- EXERCISE PROMPT: Carry the passage on parallel processing and dataflow programming further, starting immediately after its final sentence.
Start of GIVEN PASSAGE
The blog gives a nice summary of why parallel processing is important.

Hardware Support for Parallelism
Let's start with an overview of the supported parallelism available today in modern processors. First there is processor-level parallelism involving instruction pipelining and other techniques handled by the processor. These are all optimized by compilers and runtime environments such as the Java Virtual Machine. This goodness is available to all developers without much effort on our part.

Recently commodity multicore processors have brought parallelism into the mainstream. As we move into many-core systems, we now have available essentially a "cluster in a box." But, software has lagged behind hardware in the area of parallelism. As a result, many of today's multicore systems are woefully under-utilized. We need a paradigm shift to a new programming model that embraces this high level of parallelism from the start, making it easy for developers to create highly scalable applications. However, focusing only on cores doesn't take into account the whole system. Data-intensive applications by definition have significant amounts of I/O operations. A parallel programming model must take into account parallelizing I/O operations with compute. Otherwise we'll be unable to build applications that can keep the multicore monster fed and happy.

Virtualization is a popular way to divvy up multicore machines. This is essentially treating a single machine as multiple, separate machines. Each virtual slice has its function to provide and each operates somewhat independently. This works well for splitting up IT types of functions such as email servers, and web servers. But it doesn't help with the problem of crunching big data. For big data types of problems, taking advantage of the whole machine, the "cluster in a box," is imperative.

Scale-out, using multiple machines to execute big data jobs, is another way to implement parallelism. This technique has been around for ages and is seeing new instantiations in systems such as Hadoop, built on the Map-Reduce design pattern. Scaling out to large cluster systems certainly has its advantages and is absolutely required for the Internet-scale data problem. It does however introduce inefficiencies that can be critical barriers to full utilization in smaller cluster configurations (less than 100-node size clusters).

The Next Step for Hadoop
In a talk on Hadoop, Jeff Hammerbacher stated, "More programmer-friendly parallel dataflow languages await discovery, I think. MapReduce is one (small) step in that direction." His talk is summarized in this blog. As Jeff points out, Map-Reduce is a great first step, but is lacking as a programming model. Integrating dataflow with the scale-out capabilities available in frameworks such as Hadoop offers the next big step in handling big data.

Dataflow Programming
Dataflow architecture is based on the concept of using a dataflow graph for program execution. A dataflow graph consists of nodes that are computational elements. The edges in a dataflow graph provide data paths between nodes. A dataflow graph is directed and acyclic (DAG). Figure 1 provides a snapshot of an executing dataflow application. Note how all of the nodes are executing in parallel, flowing data in a pipeline fashion.

Figure 1

Nodes in the graph do work by reading data from their input flow(s), transforming the data and pushing the results to their outputs. Nodes that provide connectivity may have only input or output flows. A graph is constructed by creating nodes and linking their data flows together. Once a graph is constructed and executed, the connectivity nodes begin reading data and pushing it downstream. Downstream consumers read the data, process it and send their results downstream. This results in pipeline parallelism, allowing each node in the graph to run in parallel as the pipeline begins to fill.
End of GIVEN PASSAGE
Start of EXTRACTED MATERIAL
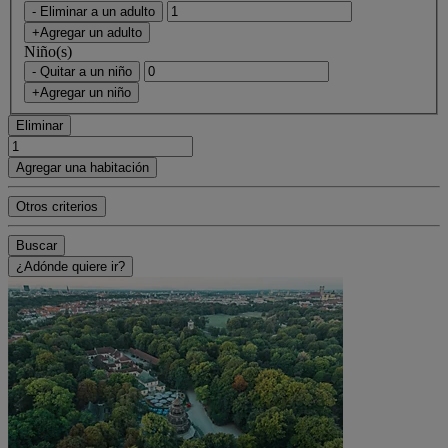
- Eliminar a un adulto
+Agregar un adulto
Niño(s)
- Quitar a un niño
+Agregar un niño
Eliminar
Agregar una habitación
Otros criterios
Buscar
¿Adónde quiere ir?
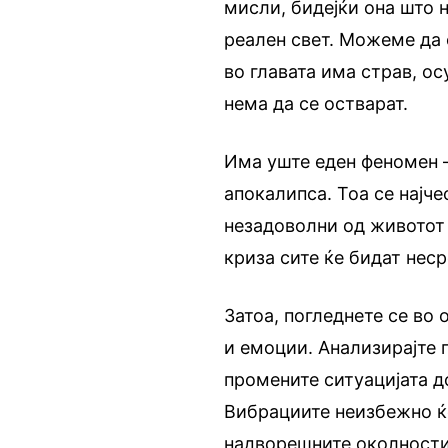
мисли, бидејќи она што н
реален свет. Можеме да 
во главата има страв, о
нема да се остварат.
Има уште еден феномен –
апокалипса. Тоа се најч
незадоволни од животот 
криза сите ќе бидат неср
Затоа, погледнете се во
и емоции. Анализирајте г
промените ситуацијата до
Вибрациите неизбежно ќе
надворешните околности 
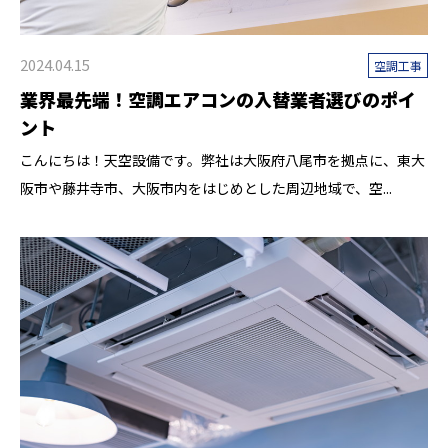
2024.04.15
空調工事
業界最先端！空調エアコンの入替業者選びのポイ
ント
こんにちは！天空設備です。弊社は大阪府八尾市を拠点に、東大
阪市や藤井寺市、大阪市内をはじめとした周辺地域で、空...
End of EXTRACTED MATERIAL
Start of EXTRACTED MATERIAL
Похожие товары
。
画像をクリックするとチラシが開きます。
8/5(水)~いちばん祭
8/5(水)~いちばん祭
End of EXTRACTED MATERIAL
- WRITTEN REPLY:
Dataflow provides a computational model. A dataflow graph must first be constructed before it can be executed. This leads to a very nice modularity: creating building blocks (nodes) that can be plugged together in an endless number of ways to create complex applications. This model is analogous to the UNIX shell model. With the UNIX shell, you can string together multiple commands that are pipelined for execution. Each command reads its input, does something with the data and writes to its output. The commands operate independently in the sense that they don't care what is upstream or downstream from them. It is up to the pipeline composer (the end user) to create the pipeline correctly to process the data as wanted. Dataflow is very similar to this model, but provides more capabilities.

The dataflow architecture provides flow control. Flow control prevents fast producers from overrunning slower consumers. Flow control is inherent in the way dataflow works and puts no burden on the programmer to deal with issues such as deadlock or race conditions.

Dataflow is focused on data parallelism. As such, it is not a great fit for all computational problems. But as has become evident over the past few years, there are many domains of parallel problems and one solution or architecture will not solve all problems for all domains. Dataflow provides a different programming paradigm for most developers, so it requires a bit of a shift in thinking to a more data-centric way of designing solutions. But once that shift takes place, dataflow programming is a natural way to express data-centric solutions.

Dataflow Programming and Actors
Dataflow programming and the Actor model available in languages such as Scala and Erlang share many similarities. The Actor model provides for independent actors to communicate using message passing. Within an actor, pattern matching is used to allow an actor determine how to handle a message. Messages are generally asynchronous, but synchronous behavior with flow control can be built on top of the Actor model with some effort.

 

In general, the Actor model is best used for task parallelism. For example, Erlang was originally developed within the telecom industry for building non-stop control systems. Dataflow is data centric and therefore well suited for big data processing tasks.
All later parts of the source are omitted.